The FCA will recognise these differences in expertise and the level of protection that should reasonably be applied as a result, based on existing rules. We are committed to this.
But in order to enhance trust and confidence in the integrity of financial markets we will be willing to intervene in a greater range of client relationships and will no longer accept that there are some categories of relationship in which we have no interest. To do this, our staff will have to display a new FCA way of doing things – a new culture, if you like. They will ask questions and gather data in specialist areas to try and identify the root cause of poor conduct, and will intervene earlier where they find it.

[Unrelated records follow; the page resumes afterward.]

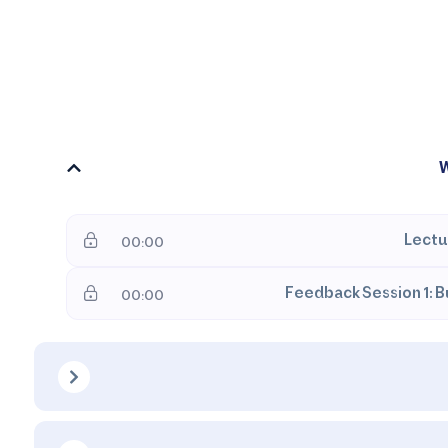
W
Lectu
00:00
Feedback Session 1: 
00:00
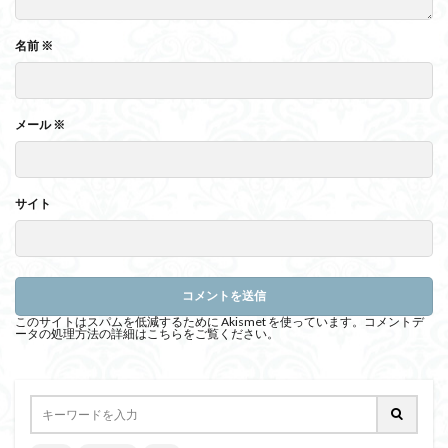
名前
※
メール
※
サイト
このサイトはスパムを低減するために Akismet を使っています。
コメントデ
ータの処理方法の詳細はこちらをご覧ください
。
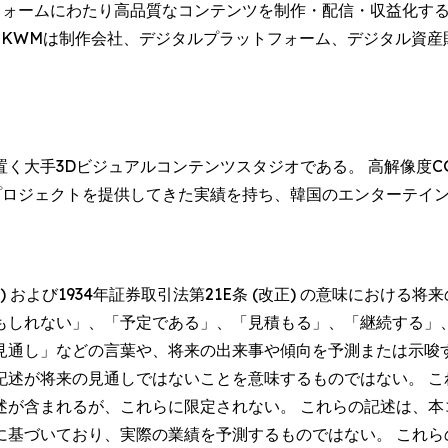
ットフォームにわたり高品質なコンテンツを制作・配信・収益化
来、KWMは制作会社、デジタルプラットフォーム、デジタル資
く大手3Dビジュアルコンテンツスタジオである。 高解像度C
のプロジェクトを提供してきた実績を持ち、韓国のエンターテイ
。
正) および1934年証券取引法第21E条 (改正) の意味におけ
もしれない」、「予定である」、「見積もる」、「継続する」
見通し」などの言葉や、将来の出来事や傾向を予測または示唆
記述が将来の見通しではないことを意味するものではない。 こ
述が含まれるが、これらに限定されない。 これらの記述は、本
に基づいており、実際の業績を予測するものではない。 これら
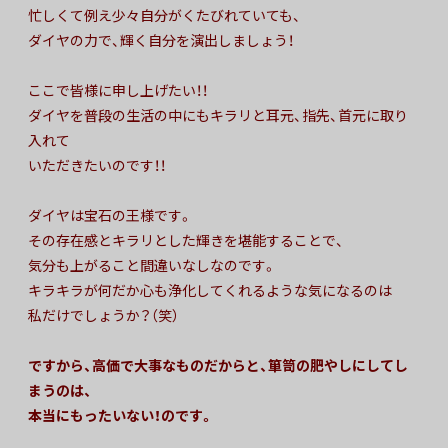
忙しくて例え少々自分がくたびれていても、
ダイヤの力で、輝く自分を演出しましょう！
ここで皆様に申し上げたい！！
ダイヤを普段の生活の中にもキラリと耳元、指先、首元に取り
入れて
いただきたいのです！！
ダイヤは宝石の王様です。
その存在感とキラリとした輝きを堪能することで、
気分も上がること間違いなしなのです。
キラキラが何だか心も浄化してくれるような気になるのは
私だけでしょうか？（笑）
ですから、高価で大事なものだからと、
箪笥の肥やしにしてし
まうのは、
本当にもったいない！のです。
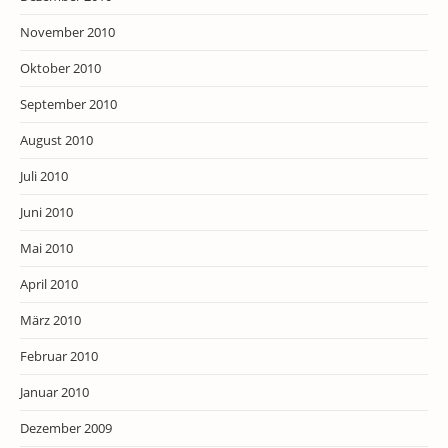
November 2010
Oktober 2010
September 2010
August 2010
Juli 2010
Juni 2010
Mai 2010
April 2010
März 2010
Februar 2010
Januar 2010
Dezember 2009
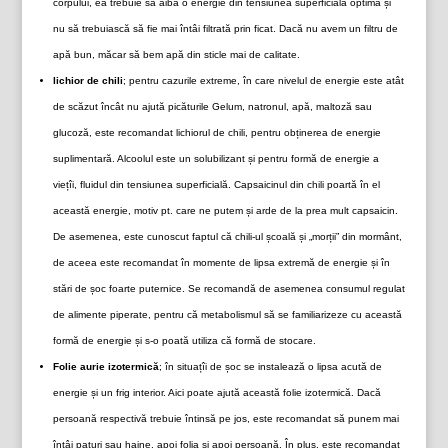
corpului, ea trebuie să aibă o energie din tensiunea superficială optimă și
nu să trebuiască să fie mai întâi filtrată prin ficat. Dacă nu avem un filtru de
apă bun, măcar să bem apă din sticle mai de calitate.
lichior de chili
; pentru cazurile extreme, în care nivelul de energie este atât
de scăzut încât nu ajută picăturile Gelum, natronul, apă, maltoză sau
glucoză, este recomandat lichiorul de chili, pentru obținerea de energie
suplimentară. Alcoolul este un solubilizant și pentru formă de energie a
viețîi, fluidul din tensiunea superficială. Capsaicinul din chili poartă în el
această energie, motiv pt. care ne putem și arde de la prea mult capsaicin.
De asemenea, este cunoscut faptul că chili-ul școală și „morții” din mormânt,
de aceea este recomandat în momente de lipsa extremă de energie și în
stări de șoc foarte puternice. Se recomandă de asemenea consumul regulat
de alimente piperate, pentru că metabolismul să se familiarizeze cu această
formă de energie și s-o poată utiliza că formă de stocare.
Folie aurie izotermică
; în situațîi de șoc se instalează o lipsa acută de
energie și un frig interior. Aici poate ajută această folie izotermică. Dacă
persoană respectivă trebuie întinsă pe jos, este recomandat să punem mai
întâi paturi sau haine, apoi folia și apoi persoană. În plus, este recomandat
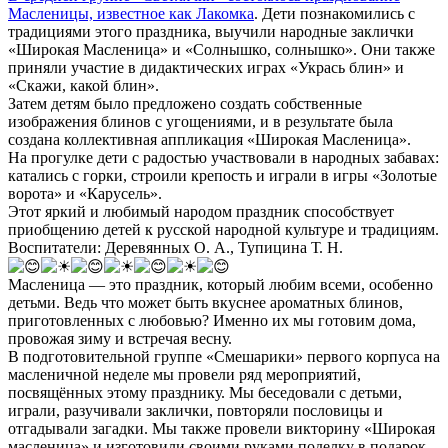
Масленицы, известное как Лакомка
. Дети познакомились с
традициями этого праздника, выучили народные заклички
«Широкая Масленица» и «Солнышко, солнышко». Они также
приняли участие в дидактических играх «Укрась блин» и
«Скажи, какой блин».
Затем детям было предложено создать собственные
изображения блинов с угощениями, и в результате была
создана коллективная аппликация «Широкая Масленица».
На прогулке дети с радостью участвовали в народных забавах:
катались с горки, строили крепость и играли в игры «Золотые
ворота» и «Карусель».
Этот яркий и любимый народом праздник способствует
приобщению детей к русской народной культуре и традициям.
Воспитатели: Деревянных О. А., Тупицина Т. Н.
Масленица — это праздник, который любим всеми, особенно
детьми. Ведь что может быть вкуснее ароматных блинов,
приготовленных с любовью? Именно их мы готовим дома,
провожая зиму и встречая весну.
В подготовительной группе «Смешарики» первого корпуса на
масленичной неделе мы провели ряд мероприятий,
посвящённых этому празднику. Мы беседовали с детьми,
играли, разучивали заклички, повторяли пословицы и
отгадывали загадки. Мы также провели викторину «Широкая
масленица» и изготовили своими руками поделку в подарок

Whenever we intervene earlier, we run the risk that there is something we do not yet know. That is the nature of the more judgement-based regulation that we want to move to. But if we are to achieve our objectives, we will often need to act early and decisively. We will demonstrate courage in our convictions, but be flexible enough to adapt our views if we learn something new. In short, you can expect the FCA to be a robust regulator of securities markets.
What this new approach means is that firms should expect to deal with the FCA in areas that regulators have not historically looked at. This may be in parts of securities markets where participants have traditionally believed the regulator will let them get on with it – either because they believe we are not interested, or because they believe they are big enough and sophisticated enough to look after themselves.
In securities markets, creating a level playing field is already part of the regulatory regime set by MiFID. But the FCA will focus on this more than before, both through our participation in the work to revise MiFID, and our application of the current provisions.
On listings, the previously separate objectives of the UKLA will form part of the overall goals of the FCA. We will continue to apply these proportionately so we can balance the UK’s internationally competitive position with having well-functioning markets.
And the FCA will gain new powers in relation to recognised investment exchanges, sponsors and primary information providers. Broadly speaking, these changes expand the current FSA powers for supervising and sanctioning investment firms to a wider set of market participants.
For recognised investment exchanges in particular we will seek to act more quickly. The legislation allows simplified procedures for directing or removing recognition, powers to require the appointment of skilled persons and the ability for the FCA to levy financial penalties and issue public censures.